Researchers have now published a detailed analysis of the perfectly spherical explosion in the journal Nature. They describe the kilonova as “a perfect explosion in several ways,” both aesthetically and in terms of its physical significance. The colors emitted by the kilonova are said to resemble a sun, but on a much larger scale.
The kilonova explosion occurred when two neutron stars, with a combined mass about 2.7 times that of our sun, merged into a rapidly expanding fireball of luminous matter. This happened shortly before the combined entity collapsed to form a black hole, which is an even denser object with gravity so strong that not even light can escape.
The kilonova explosion was studied using the European Southern Observatory’s Chile-based Very Large Telescope. Researchers had expected the explosion to look like a flattened disk, possibly with a jet of material streaming out of it. However, they were surprised to find that the explosion was perfectly spherical.

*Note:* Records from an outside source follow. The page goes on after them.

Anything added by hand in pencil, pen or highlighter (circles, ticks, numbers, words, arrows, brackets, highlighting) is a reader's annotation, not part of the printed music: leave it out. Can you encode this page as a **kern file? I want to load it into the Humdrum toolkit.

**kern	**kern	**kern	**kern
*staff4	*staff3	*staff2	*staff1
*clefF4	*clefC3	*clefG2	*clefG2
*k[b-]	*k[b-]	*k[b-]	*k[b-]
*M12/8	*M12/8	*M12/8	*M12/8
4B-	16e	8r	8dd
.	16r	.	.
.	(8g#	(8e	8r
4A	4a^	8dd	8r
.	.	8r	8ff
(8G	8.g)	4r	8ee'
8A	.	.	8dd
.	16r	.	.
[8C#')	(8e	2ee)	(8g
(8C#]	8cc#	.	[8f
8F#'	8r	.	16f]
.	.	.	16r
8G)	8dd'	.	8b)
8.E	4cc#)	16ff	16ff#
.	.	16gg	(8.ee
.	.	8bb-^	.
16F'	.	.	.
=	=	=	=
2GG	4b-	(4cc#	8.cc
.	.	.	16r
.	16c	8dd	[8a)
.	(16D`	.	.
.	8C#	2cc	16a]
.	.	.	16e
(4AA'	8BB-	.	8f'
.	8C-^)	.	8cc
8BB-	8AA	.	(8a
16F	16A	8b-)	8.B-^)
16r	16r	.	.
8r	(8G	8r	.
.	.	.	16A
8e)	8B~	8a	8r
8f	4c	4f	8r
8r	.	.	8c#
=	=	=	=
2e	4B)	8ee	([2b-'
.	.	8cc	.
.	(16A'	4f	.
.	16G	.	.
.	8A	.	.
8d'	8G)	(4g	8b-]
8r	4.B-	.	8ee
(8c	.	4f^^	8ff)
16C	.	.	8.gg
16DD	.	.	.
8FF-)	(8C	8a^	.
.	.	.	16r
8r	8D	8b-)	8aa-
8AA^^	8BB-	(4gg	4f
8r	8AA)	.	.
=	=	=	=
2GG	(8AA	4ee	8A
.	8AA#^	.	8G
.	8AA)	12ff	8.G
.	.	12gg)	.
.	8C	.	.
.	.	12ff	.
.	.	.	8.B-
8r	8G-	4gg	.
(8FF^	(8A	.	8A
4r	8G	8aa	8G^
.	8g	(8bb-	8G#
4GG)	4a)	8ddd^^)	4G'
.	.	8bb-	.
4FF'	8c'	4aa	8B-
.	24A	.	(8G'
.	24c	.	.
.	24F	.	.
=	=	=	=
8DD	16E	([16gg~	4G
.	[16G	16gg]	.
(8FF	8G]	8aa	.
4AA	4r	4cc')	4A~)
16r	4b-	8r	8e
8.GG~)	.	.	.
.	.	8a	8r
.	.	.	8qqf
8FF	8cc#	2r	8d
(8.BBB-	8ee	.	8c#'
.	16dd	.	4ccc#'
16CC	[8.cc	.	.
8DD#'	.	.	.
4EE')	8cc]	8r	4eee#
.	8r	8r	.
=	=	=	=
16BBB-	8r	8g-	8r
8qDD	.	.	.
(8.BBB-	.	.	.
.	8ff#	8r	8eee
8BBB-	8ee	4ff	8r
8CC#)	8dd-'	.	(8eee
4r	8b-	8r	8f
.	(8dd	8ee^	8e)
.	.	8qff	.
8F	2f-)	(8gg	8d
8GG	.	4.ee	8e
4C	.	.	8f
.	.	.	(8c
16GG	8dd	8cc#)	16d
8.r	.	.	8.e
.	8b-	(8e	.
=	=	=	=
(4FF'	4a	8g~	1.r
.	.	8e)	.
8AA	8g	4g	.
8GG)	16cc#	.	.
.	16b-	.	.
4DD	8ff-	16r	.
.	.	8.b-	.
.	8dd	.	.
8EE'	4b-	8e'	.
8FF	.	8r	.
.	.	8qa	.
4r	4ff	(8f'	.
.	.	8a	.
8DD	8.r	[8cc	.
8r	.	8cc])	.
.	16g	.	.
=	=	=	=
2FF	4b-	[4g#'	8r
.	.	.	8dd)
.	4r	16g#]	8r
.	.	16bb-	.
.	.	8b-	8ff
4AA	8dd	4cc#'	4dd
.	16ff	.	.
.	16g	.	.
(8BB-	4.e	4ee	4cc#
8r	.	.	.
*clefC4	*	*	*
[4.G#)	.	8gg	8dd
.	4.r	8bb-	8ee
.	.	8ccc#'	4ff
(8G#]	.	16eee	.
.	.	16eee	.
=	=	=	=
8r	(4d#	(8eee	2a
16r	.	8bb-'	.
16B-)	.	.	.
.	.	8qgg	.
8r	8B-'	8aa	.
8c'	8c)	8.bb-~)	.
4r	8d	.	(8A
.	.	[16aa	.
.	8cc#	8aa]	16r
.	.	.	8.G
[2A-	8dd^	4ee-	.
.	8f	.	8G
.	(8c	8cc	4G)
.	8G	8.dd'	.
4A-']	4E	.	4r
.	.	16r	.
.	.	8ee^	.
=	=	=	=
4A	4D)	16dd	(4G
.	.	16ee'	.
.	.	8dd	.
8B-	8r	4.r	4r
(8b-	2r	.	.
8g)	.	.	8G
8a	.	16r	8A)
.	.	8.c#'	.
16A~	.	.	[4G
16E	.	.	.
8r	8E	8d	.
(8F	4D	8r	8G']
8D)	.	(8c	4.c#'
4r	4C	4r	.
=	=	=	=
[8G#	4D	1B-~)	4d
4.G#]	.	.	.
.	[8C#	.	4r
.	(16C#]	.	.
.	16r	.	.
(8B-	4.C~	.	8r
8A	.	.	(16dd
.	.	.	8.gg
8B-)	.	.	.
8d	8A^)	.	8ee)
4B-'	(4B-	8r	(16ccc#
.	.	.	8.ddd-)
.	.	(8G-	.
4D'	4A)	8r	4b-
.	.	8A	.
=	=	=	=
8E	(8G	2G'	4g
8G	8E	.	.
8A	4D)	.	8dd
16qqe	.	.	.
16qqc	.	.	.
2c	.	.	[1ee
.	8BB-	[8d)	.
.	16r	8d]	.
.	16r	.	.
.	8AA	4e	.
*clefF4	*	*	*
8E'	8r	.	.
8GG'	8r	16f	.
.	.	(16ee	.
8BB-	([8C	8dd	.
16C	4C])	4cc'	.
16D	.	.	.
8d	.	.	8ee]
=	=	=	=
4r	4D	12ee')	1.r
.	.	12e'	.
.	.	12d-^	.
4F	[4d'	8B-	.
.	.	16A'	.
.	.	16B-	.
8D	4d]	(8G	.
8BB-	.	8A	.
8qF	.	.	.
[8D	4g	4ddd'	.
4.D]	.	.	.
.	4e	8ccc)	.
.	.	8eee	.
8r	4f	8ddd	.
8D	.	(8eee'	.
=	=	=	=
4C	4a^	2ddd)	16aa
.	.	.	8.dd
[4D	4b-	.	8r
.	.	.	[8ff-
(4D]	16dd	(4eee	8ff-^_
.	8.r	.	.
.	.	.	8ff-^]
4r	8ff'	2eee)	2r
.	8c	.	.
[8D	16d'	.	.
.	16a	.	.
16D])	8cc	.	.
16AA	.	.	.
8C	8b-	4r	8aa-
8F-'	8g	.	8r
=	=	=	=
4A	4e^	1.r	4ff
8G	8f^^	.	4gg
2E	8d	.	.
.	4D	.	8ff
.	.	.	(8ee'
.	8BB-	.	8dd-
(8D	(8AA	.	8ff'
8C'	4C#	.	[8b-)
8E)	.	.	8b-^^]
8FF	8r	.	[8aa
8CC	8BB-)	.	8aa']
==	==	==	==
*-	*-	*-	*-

Astrophysicist Albert Sneppen of the Cosmic Dawn Center in Copenhagen, lead author of the research, stated that the kilonova is “beautiful, both aesthetically, in the simplicity of the shape, and in its physical significance.” The explosion contains “extraordinary physics” at the heart of the neutron star merger, said Sneppen.
The extreme physical conditions of the neutron star merger created the most intense magnetic fields in the universe. The densities and temperatures were so intense that heavy elements were forged during the process, including gold, platinum, arsenic, uranium, and iodine.
The two neutron stars began their lives as massive normal stars in a two-star system called a binary. Each star exploded and collapsed after running out of fuel, leaving behind a small and dense core about 20 km in diameter but packing more mass than the sun.
As the two neutron stars drew nearer to each other, they orbited at a speedy clip. Each star was stretched out and pulled apart in the final seconds before the merger because of the power of the other’s gravitational field.
The kilonova explosion has left scientists with a new challenge to understand the fundamental physics behind its spherical shape. With extreme physical conditions, far more extreme than a nuclear explosion, for example, with densities greater than an atomic nucleus, temperatures of billions of degrees, and magnetic fields strong enough to distort the shapes of atoms, there may well be physics that we don’t understand yet.